Are internships generally open to graduate film students? As an undergrad, I've only had one summer internship in a foreign country. I'll be going to USC this fall and I'd like to work part-time while pursuing the MFA, but was thinking I may need to intern first for the experience.

So... does anyone know about this? Or have any other general advice for a novice in the industry?


----------



## DJ (Apr 24, 2015)

Yes, as long as you're in school, you can intern.  You have to be earning school credit, otherwise it would be illegal for a company to have you work completely for free.  

There are internships everywhere.  Figure out what you're most interested in: being an agent / manager, film sales, distribution, development, reality TV, etc.  From there, research what companies are at the top of your interest and check out their website.  They will usually have an email address specifically for interns to apply.  

I'm sure USC also has great connections for students seeking internships, so check with them as well.  Good luck!


----------



## Jace (Apr 25, 2015)

DJ said:


> Yes, as long as you're in school, you can intern.  You have to be earning school credit, otherwise it would be illegal for a company to have you work completely for free.
> 
> There are internships everywhere.  Figure out what you're most interested in: being an agent / manager, film sales, distribution, development, reality TV, etc.  From there, research what companies are at the top of your interest and check out their website.  They will usually have an email address specifically for interns to apply.
> 
> I'm sure USC also has great connections for students seeking internships, so check with them as well.  Good luck!



Thanks for the advice!
 What kind of throws me off is that when I search for info on internships, under Qualifications, they seem to specify the applicant has to be enrolled in an accredited school and in their junior or senior year.

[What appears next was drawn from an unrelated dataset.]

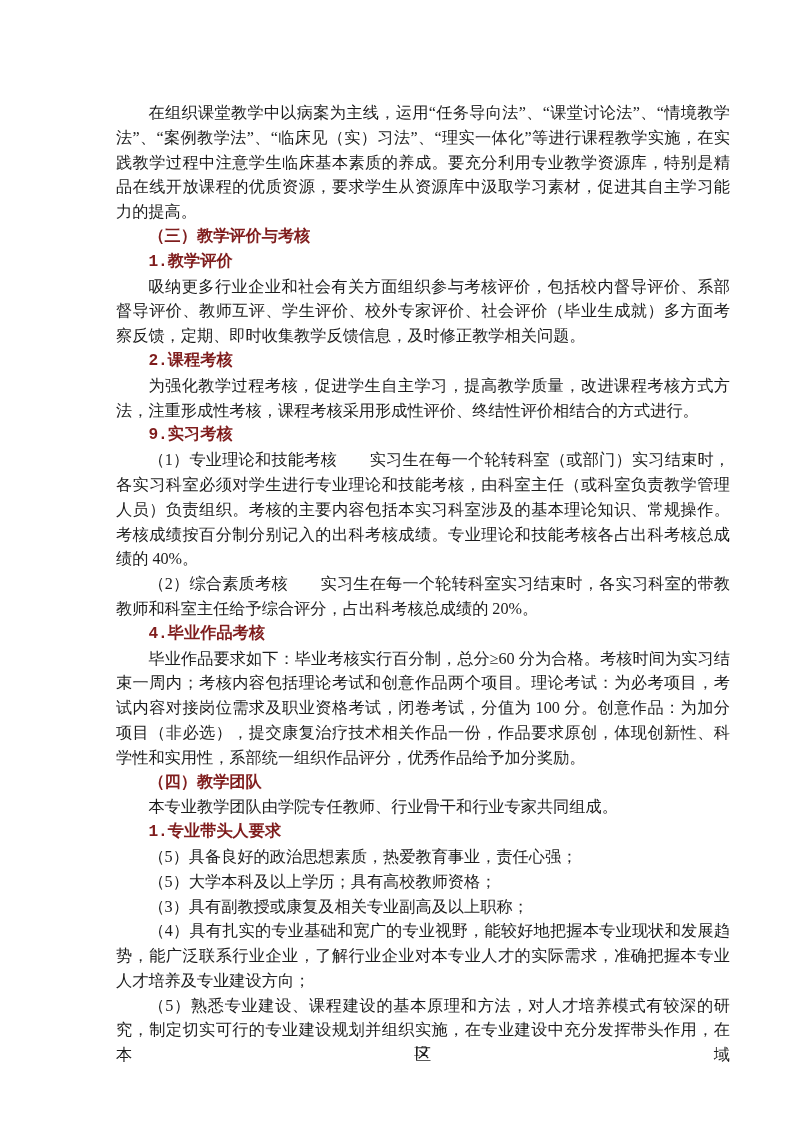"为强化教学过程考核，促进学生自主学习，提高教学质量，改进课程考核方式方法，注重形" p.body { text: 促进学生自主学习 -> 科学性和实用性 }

Which makes me wonder if they would consider a grad student.


----------



## DJ (Apr 25, 2015)

There are tons of MFA students at the schools in and around LA and most programs, if not all, require at least one internship.  Companies specify junior or senior year because they don't want freshman and sophomores applying.  Trust me, all these companies want free work.  

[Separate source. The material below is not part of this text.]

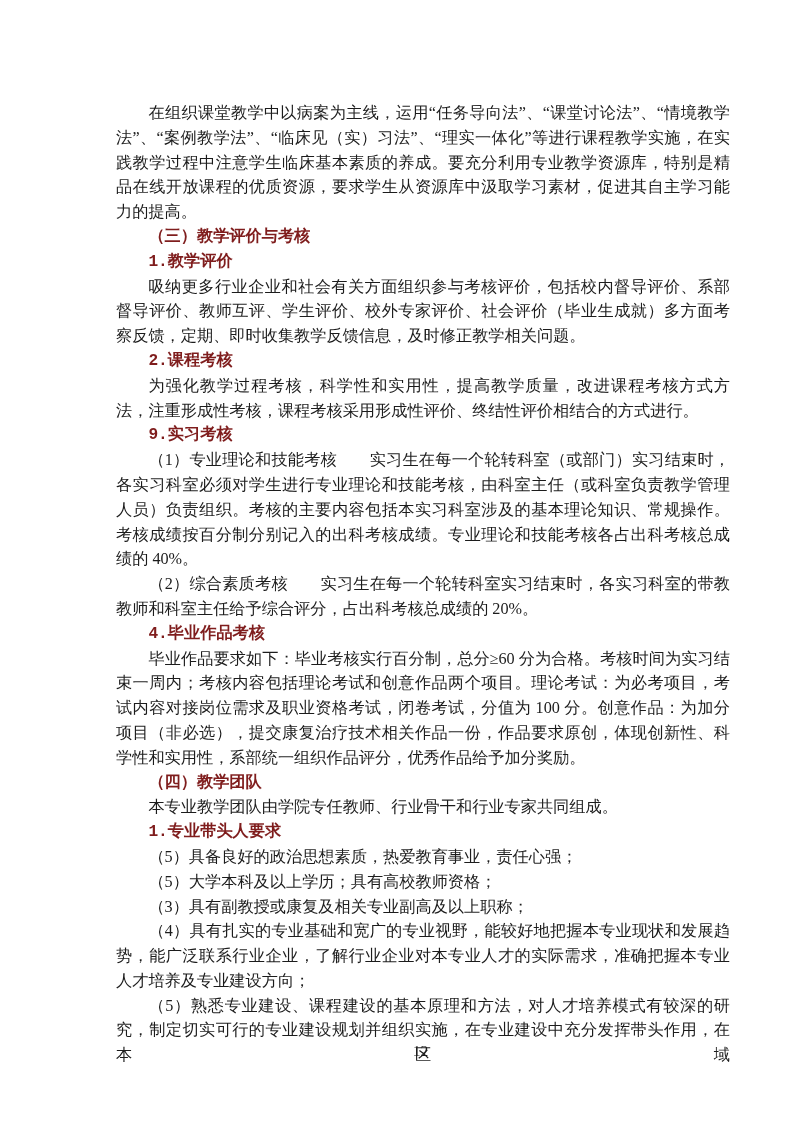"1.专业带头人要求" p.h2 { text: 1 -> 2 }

People who claim not to be able to land an internship aren't trying hard enough.  You can fall into an internship accidentally in LA -- they're everywhere.  Grad students are even better in an employer's eyes because they are usually more mature and have some life experience, which makes them more useful.  You won't have any problems finding an internship.


----------



## TheArsenal1886 (May 1, 2015)

Jace,

Check out the USC job board if you haven't already. Most of the things you find on should be at least semi-legitimate opportunities.

https://cinema.usc.edu/jobboard/


----------